Was hat den Testern in Prag denn gefallen?

„Gelobt werden die schnellen Verbindungen und das gute und vor allem günstige Fahrkartenangebot. Auch die Information sei gut und mehrsprachig, die Auskunft an den Schaltern freundlich, meinen die Tester. Außerdem werden die Durchsagen und Haltestellenanzeigen in den Fahrzeugen positiv hervor gehoben und der einfache und kostenlose Fahrradtransport.

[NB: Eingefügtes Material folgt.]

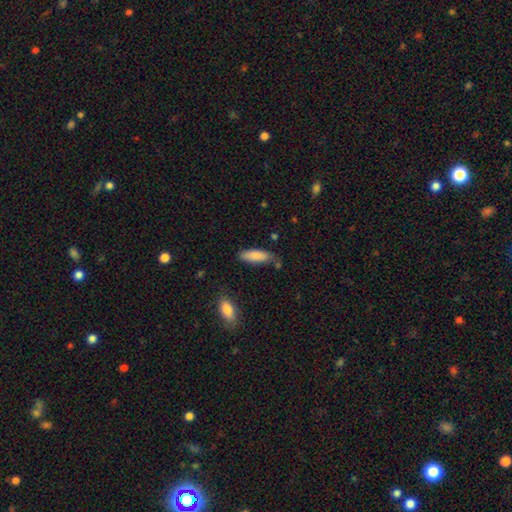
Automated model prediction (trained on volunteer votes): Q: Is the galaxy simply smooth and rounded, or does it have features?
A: smooth — 86%.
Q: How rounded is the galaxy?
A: in between — 54%.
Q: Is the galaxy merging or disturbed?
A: none — 73%.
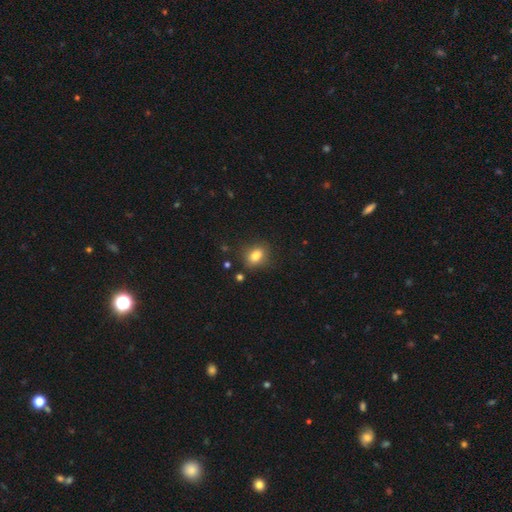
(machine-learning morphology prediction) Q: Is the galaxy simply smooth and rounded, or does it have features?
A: smooth — 82%.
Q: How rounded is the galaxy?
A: in between — 63%.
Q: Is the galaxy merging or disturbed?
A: none — 81%.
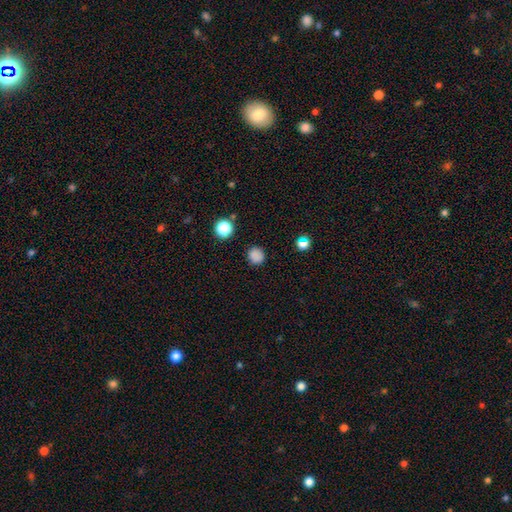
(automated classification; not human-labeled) A smooth galaxy with no disk features (82%) that is round (87%).

Vote fractions:
- Smooth or featured? smooth: 82% / star or artifact: 14% / featured or disk: 3%
- How rounded? round: 87% / in between: 13% / cigar-shaped: 1%
- Merging? none: 88% / minor disturbance: 8% / major disturbance: 2% / merger: 2%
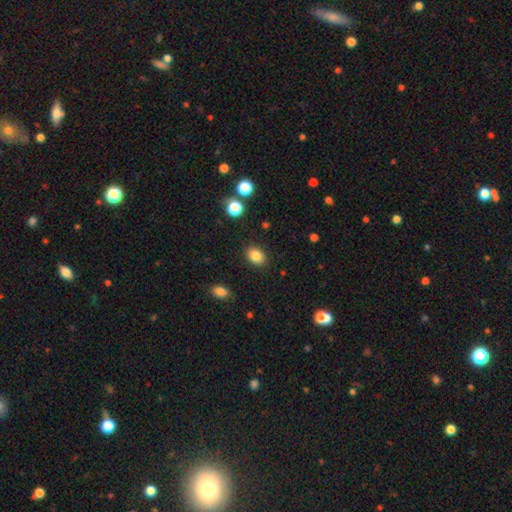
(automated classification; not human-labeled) This is clearly a smooth galaxy (84%). How rounded: likely in between (64%). Merging: clearly none (88%).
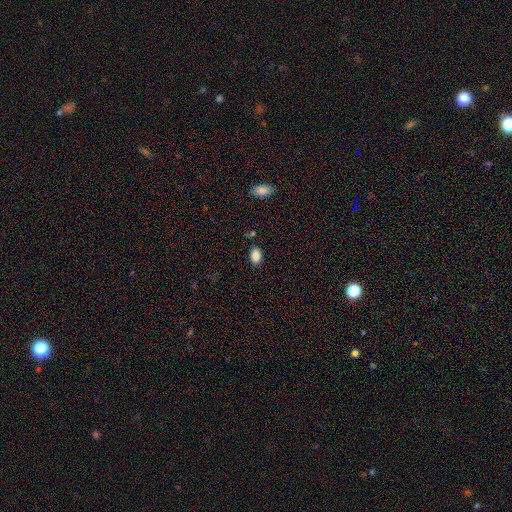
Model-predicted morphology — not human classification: Smooth or featured? smooth (87%)
How rounded? in between (87%)
Merging? none (82%)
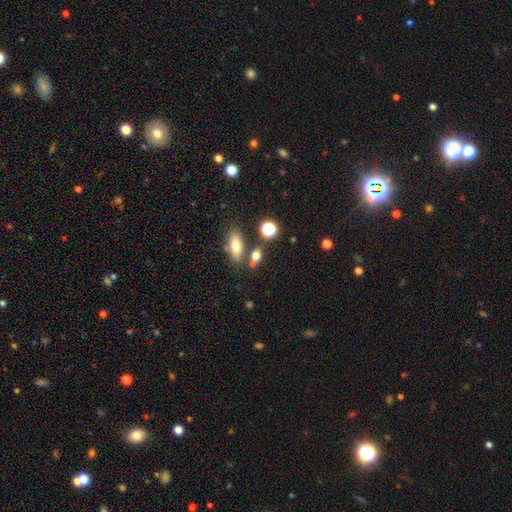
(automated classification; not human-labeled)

Und wo sind die Schwachpunkte?

„Kritisiert wird vor allem der schlechte Zugang für Leute im Rollstuhl und mit Kinderwagen. Oder etwa auch die mangelhafte Flughafenanbindung nur mit Bussen. Und nicht zuletzt bemängelt werden die Fahrkartenautomaten, die ausschließlich Münzen nehmen.“

Daniel, du bist ja selbst ein überzeugter Nutzer öffentlicher Verkehrsmittel. Du hast dir den Test genau angesehen. Zunächst zu Prag: Sind die Ergebnisse nachvollziehbar?

„Ich würde sagen großteils ja. Die mangelnde Barrierefreiheit ist ganz ohne Zweifel der größte Schwachpunkt des Prager ÖPNV. Man hat zwar in der Vergangenheit viel unternommen, etwa gut 100 Niederflurstraßenbahnen angeschafft oder ältere Wagen umgebaut, weitere 250 sind bestellt. Zu den mehr als 300 Niederflurbussen kommen in den nächsten Jahren 700 hinzu. Auch in einige Metro-Stationen hat man Aufzüge eingebaut. Trotzdem sind viele, vor allem ältere U-Bahnhöfe im Zentrum nach wie vor nur über Rolltreppen und hohe Stufen erreichbar. Sitzt man im Rollstuhl oder hat einen Kinderwagen dabei, ist man oft aufgeschmissen.

Und dann sind da so lästige Kleinigkeiten wie die Fahrscheinautomaten, die nur Münzen nehmen. Welcher ausländische Tourist, der spät am Abend am Bahnhof ankommt, hat bitteschön Kronen-Münzen in der Tasche. Und über die chronisch überfüllten Flughafenbusse hat sich sicher auch schon so mancher Prag-Besucher geärgert. Gerade in diesen Bereichen sind Städte wie München und Wien viel, viel weiter. Aber Prag muss sich sicher nicht verstecken und gerade was die Schnelligkeit der Verbindungen und die Fahrgastinformation betrifft, kann sich zum Beispiel Wien hier in Prag sicher einiges abschauen. Auch der Nachtbetrieb funktioniert in Prag eindeutig besser als in Wien oder gar in Brüssel. In der europäischen Hauptstadt bleibt einem nämlich nach Mitternacht meistens nur das Taxi.“

Und wie sieht es mit den internationalen Ergebnissen des Tests aus? Deckt sich das mit deinen Erfahrungen?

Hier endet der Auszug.